For a file of 684Mb I think you should look seriously at the options for processing it in streaming mode, see
 
http://www.saxonica.com/documentation/sourcedocs/serial.html
 
Also, document projection might be of use:
 
http://www.saxonica.com/documentation/sourcedocs/projection.html
 
It might be possible to build a tree for this in memory, but it's pushing it - it depends how much memory you have available; the usual requirement is about 4x the raw document size. I haven't actually done much measurement of the memory requirements on the .NET side.
 
Stripping whitespace text nodes can often give you a useful improvement in both space and speed.
 
Michael Kay
http://www.saxonica.com/


From: Stephen Caffo [mailto:steve@mailbranch.com]
Sent: 04 December 2008 22:20
To: Mailing list for the SAXON XSLT and XQuery processor
Subject: Re: [saxon] Line numbering for XdmNode

Ok, I’ll try that.  Also, what is the proper way to load a large xml file for transformation?  I get out of System.OutOfMemory error using the code below.  The file is 684 mb.

 

Saxon.Api.Processor _SaxonProcessor = new Saxon.Api.Processor();

_SaxonProcessor.Implementation.setAllNodesUntyped(true);

_SaxonProcessor.Implementation.setLineNumbering(true);

 

Saxon.Api.DocumentBuilder _SaxonDoc = _SaxonProcessor.NewDocumentBuilder();

_SaxonDoc.BaseUri = new Uri("http://tempuri.org/");

_SaxonDoc.IsLineNumbering = true;

 

Saxon.Api.XdmNode saxonNode saxonNode = _SaxonDoc.Build(XMLFile);

 

 

From: Michael Kay [mailto:mike@saxonica.com]
Sent: Wednesday, December 03, 2008 4:47 AM
To: 'Mailing list for the SAXON XSLT and XQuery processor'
Subject: Re: [saxon] Line numbering for XdmNode

 

Line numbers are only included in a document if it's built using a SAX parser (or a pull parser) that supplies line number information.
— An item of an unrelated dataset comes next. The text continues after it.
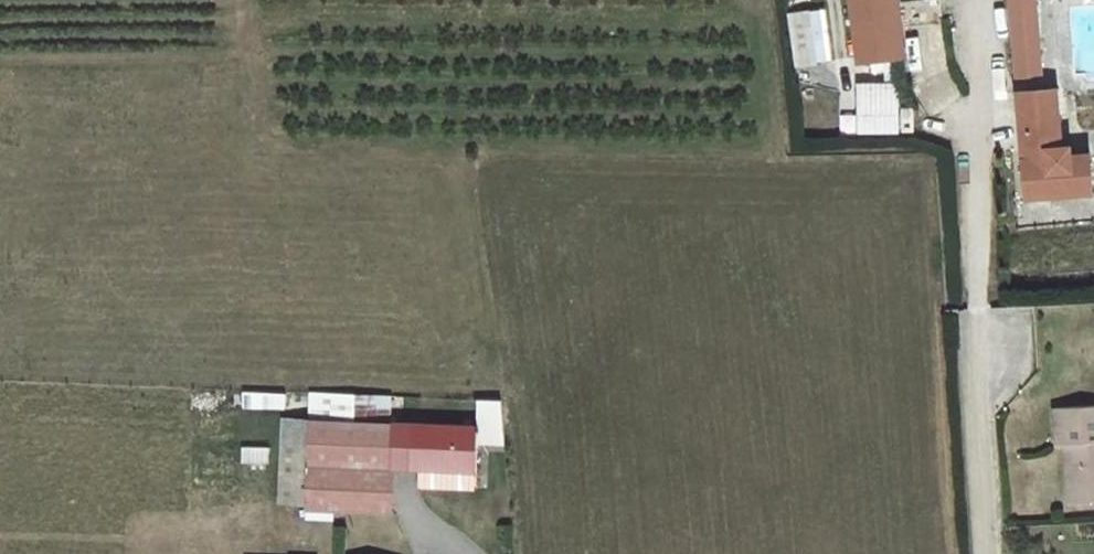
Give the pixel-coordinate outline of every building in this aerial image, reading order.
[(859,62),(903,57),(896,0),(852,0),(859,62)] [(1015,53),(1037,51),(1033,0),(1010,0),(1015,53)] [(832,60),(823,7),(794,12),(803,65),(832,60)] [(838,8),(828,9),(831,49),(841,48),(838,8)] [(1037,51),(1015,53),(1017,77),(1039,75),(1037,51)] [(854,83),(856,133),(899,131),(897,81),(854,83)] [(1056,89),(1019,93),(1028,197),(1093,191),(1090,154),(1071,156),(1070,146),(1061,147),(1056,89)] [(287,394),(244,392),(243,408),(286,409),(287,394)] [(311,392),(310,420),(355,422),(356,394),(311,392)] [(419,470),(421,424),(391,423),(392,396),(356,394),(355,422),(310,420),(287,418),(283,503),(307,505),(307,512),(391,515),(394,469),(419,470)] [(502,400),(478,400),(478,426),(478,444),(505,444),(502,400)] [(1056,409),(1058,445),(1066,444),(1070,504),(1093,502),(1093,407),(1056,409)] [(478,426),(421,424),(419,470),(421,470),(477,472),(478,444),(478,426)] [(477,472),(421,470),(420,488),(436,488),(476,490),(477,472)]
They aren't available for documents created as the output of a transformation or query, or constructed from a DOM. In theory you could insert a step into the processing pipeline that computes and supplies line numbers, but it sounds as though there are easier ways of doing what you want. Have you considered <xsl:number/>?

 

Michael Kay

http://www.saxonica.com/

 


From: Stephen Caffo [mailto:steve@mailbranch.com]
Sent: 02 December 2008 19:59
To: Mailing list for the SAXON XSLT and XQuery processor
Subject: [saxon] Line numbering for XdmNode

How can I use line numbering for an XDMNode?

 

I have something like the following:

 

 

Saxon.Api.XdmNode saxonNode;

Saxon.Api.XdmDestination results = new Saxon.Api.XdmDestination();

saxonNode = _SaxonDoc.Build(XMLFile);

 

transformer.Run(results);

transformer2.InitialContextNode = results.XdmNode;

results.Reset();

transformer2.Run(results);

 

 

 

Except I need line numbering on for the second transformation.  Do I have to pass my results.XDMNode back to the DocumentBuilder and if so what’s the best way to do that?

 

A little context: I’m using the saxon line number function to generate “unique” ids for elements.  I need unique integers (unique only for that element type for that file) and figured that was the best way to do it.

 

Steve